**Quoted passage**
* * *
Sunday, March 20, 2011

Chair Weaving Tutorial

Here it is.  The much requested how-to on weaving chair seats.

Preparation:

Find a chair that needs a new seat.  Ladderback chairs are great. Lots of rockers are suitable.  Remove all the old chair weaving.  Clean up and paint or stain if necessary.  If you paint it, give it plenty of time to cure before weaving.  The yellow chair in this post came from a recent yard sale.  It was already an interesting chippy yellow so I didn't even bother to repaint it.

Find material - lots of it - and rip or cut it into strips. I usually make my strips about 2 inches wide, but you can vary that for different looks. I mostly use old sheets, but sometimes I use tablecloths, curtains, or nice fabric.  I love finding sheets at Goodwill or yard sales to re-purpose.  You can use a wild assortment of colors.   Sometimes it looks good.  Sometimes it looks obnoxious. I've done that in the past with awful results.  You can use a single color. (I recently did a set of 4 chairs with dropcloth fabric.) My favorite thing is to use a limited color palette for a more coordinated look.

Weaving:


Find a good movie to watch.  You're going to be here for awhile.

Put all the fabric strips where they are in easy reach.  Have scissors nearby.

Start tying the strips across and under the chair.  If the fabric has a good side and bad side, make sure the good side is facing out where it'll be seen.  Don't worry too much about loose threads.  You want the strips fairly tight, but there's no need to be obsessive about it.
* * *
**Data block**
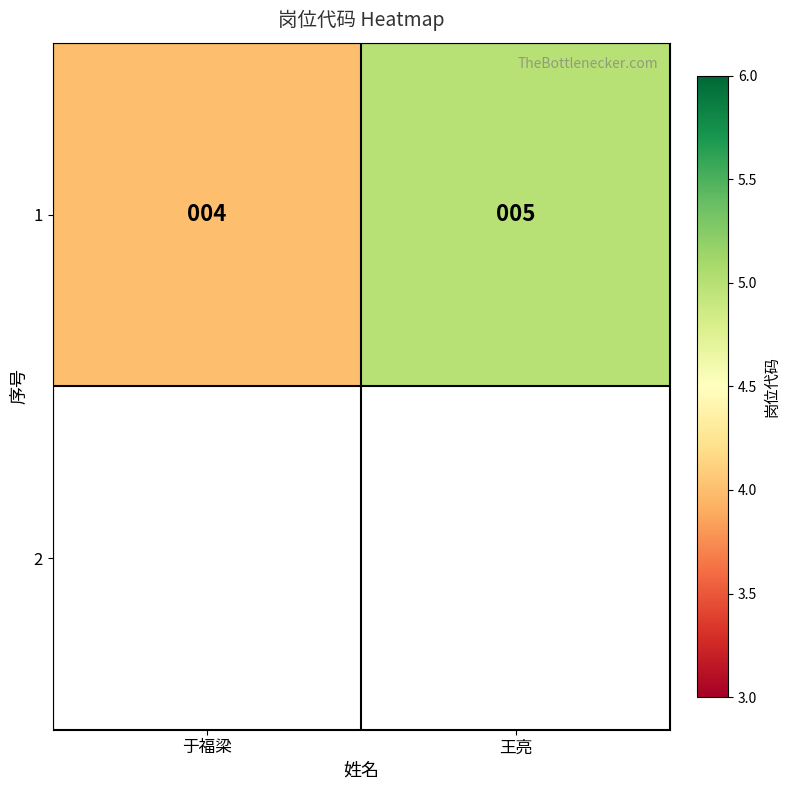

Rank the categories by value from highest to lowest.

王亮, 于福梁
* * *
**Required action 1**
According to the chair weaving tutorial, how wide are the fabric strips usually made?
**Required action 2**
Carry on the chair weaving tutorial from its final sentence.
The listing has no connection to the chair-weaving text.

**Task response 1**
About 2 inches wide.

**Task response 2**
I like to tie the knot on top where it's easy to get to then slide the strip around so the knot is on bottom.  You can only do that for the pieces going across.  (Is that weft or warp?  I've forgotten weaving terms.)

Scrunch the strips together towards the front (widest end) as you go.  Keeps adding more strips til you get to the end.  I ended up with 12 strips front to back on this particular chair.  There will be a lot of knots with pieces hanging down underneath.  I cut those ends to about 4 inches.

Now for the weaving.   You have to know at least a little about how to weave because I don't think I could adequately explain that to somebody who has no idea at all.  If you ever did a paper weaving project in elementary school, you probably know enough.
Top

I weave a few strips on top, then turn the chair upside down and weave it on the bottom.  I weave so the ends meet somewhere in the middle of the bottom and then I tie the two ends together.
Bottom
I cut the ends to about 4 inches and tuck them under so they don't show from the top or the bottom.  Try not to put all the knots in one spot.  Try not to put any knots too close to an edge.

Turn the chair back over.  Scrunch the strips together.  Weave in more strips. Keep adding more strips til you finish.  Clip the loose threads. Stand back and admire your chair.




By the way, this is not my favorite chair that I've done.  This one is very chippy and rustic.  I'm in love with greens right now and the last green chair I wove is probably one of my favorites.  I have 4 rockers that I hope to do soon.  I'm thinking about doing them in a similar look.

How does it hold up?  You won't believe how well!  We have cats and dogs.  I have  rockers with woven seats and backs that have been on a porch year-round for over a decade.  The fabric is a bit faded, but the seats (and backs) are still strong and sturdy.  They are comfy, too!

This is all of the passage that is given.